My sneaking suspicion is that these prices fluctuate over time, so the bargain you see now may not be available in a few months ... or even a few hours. And Amazon does track its signed-in customers -- the price you see may not be what the average joe who just wants a paperback may see.

Anonymous said...

Actually, an arbitrage opportunity is not just a difference in prices (or even a negative prices). It is a risk free trade.

For this to qualify, amazon would have to sell you both together - but later *buy* the audio from you at the individual price. Since you can not sell at that price, this is not arbitrage

Buce said...

Good point, Anon, although my wife and I do occasionally "sell" our fully loaded iPads to each other. But even so--now tell me why the hell he is doing it.

Ken Houghton said...

You could, however, theoretically find an Audible user who would buy it from you for something between $11.92 (or $14.48, if you buy them separately) and $27.97 as a win-win.
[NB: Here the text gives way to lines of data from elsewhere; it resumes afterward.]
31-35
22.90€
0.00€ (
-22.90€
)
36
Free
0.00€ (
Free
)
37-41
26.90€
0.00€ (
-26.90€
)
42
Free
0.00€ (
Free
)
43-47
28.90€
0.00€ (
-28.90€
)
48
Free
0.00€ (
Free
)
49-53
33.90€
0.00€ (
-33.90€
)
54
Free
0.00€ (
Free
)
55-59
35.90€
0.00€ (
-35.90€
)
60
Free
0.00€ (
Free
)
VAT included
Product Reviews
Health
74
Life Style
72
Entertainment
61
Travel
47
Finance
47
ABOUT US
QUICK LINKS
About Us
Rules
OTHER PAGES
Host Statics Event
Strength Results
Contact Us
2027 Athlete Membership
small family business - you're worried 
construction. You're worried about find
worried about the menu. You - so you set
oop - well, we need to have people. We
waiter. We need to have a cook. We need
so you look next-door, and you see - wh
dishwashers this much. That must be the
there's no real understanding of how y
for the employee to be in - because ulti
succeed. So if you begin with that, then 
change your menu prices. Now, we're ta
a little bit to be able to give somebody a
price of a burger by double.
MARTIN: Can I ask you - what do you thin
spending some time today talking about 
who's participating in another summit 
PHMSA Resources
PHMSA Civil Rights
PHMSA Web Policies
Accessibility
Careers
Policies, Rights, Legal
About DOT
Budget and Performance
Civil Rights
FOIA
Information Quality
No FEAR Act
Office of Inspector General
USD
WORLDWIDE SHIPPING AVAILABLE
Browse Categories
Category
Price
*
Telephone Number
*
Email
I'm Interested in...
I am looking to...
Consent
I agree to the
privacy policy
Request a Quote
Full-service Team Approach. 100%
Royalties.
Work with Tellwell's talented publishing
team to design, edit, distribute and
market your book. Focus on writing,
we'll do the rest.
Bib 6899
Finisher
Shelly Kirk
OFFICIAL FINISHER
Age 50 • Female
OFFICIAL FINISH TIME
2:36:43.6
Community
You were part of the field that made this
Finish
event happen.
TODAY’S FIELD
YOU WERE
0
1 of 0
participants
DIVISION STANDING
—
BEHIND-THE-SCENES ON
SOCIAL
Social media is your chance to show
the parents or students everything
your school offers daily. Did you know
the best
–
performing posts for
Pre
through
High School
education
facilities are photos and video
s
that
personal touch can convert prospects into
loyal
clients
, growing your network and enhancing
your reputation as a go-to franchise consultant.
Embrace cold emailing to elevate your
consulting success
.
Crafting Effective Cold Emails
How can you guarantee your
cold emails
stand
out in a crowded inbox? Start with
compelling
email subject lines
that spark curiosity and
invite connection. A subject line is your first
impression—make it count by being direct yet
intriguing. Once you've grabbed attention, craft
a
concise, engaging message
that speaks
Bezos knows two things: (1) people who buy the Audiobook as their primary source don't buy the ebook as their source [market segmentation] and (2) the secondary market for Audio books is very thin [informational asymmetries--real, not McArdlian, ones--abound].

I suspect as well--and you can check this now--that you could find Audio versions of not-current books (Nixonland is nearly six years old) at someplace like Strand's Bookstore for around $5.00. And that most of the books you are finding that fall into that "anomaly" are older releases where any sale by Audible at the full price would be lagniappe for them.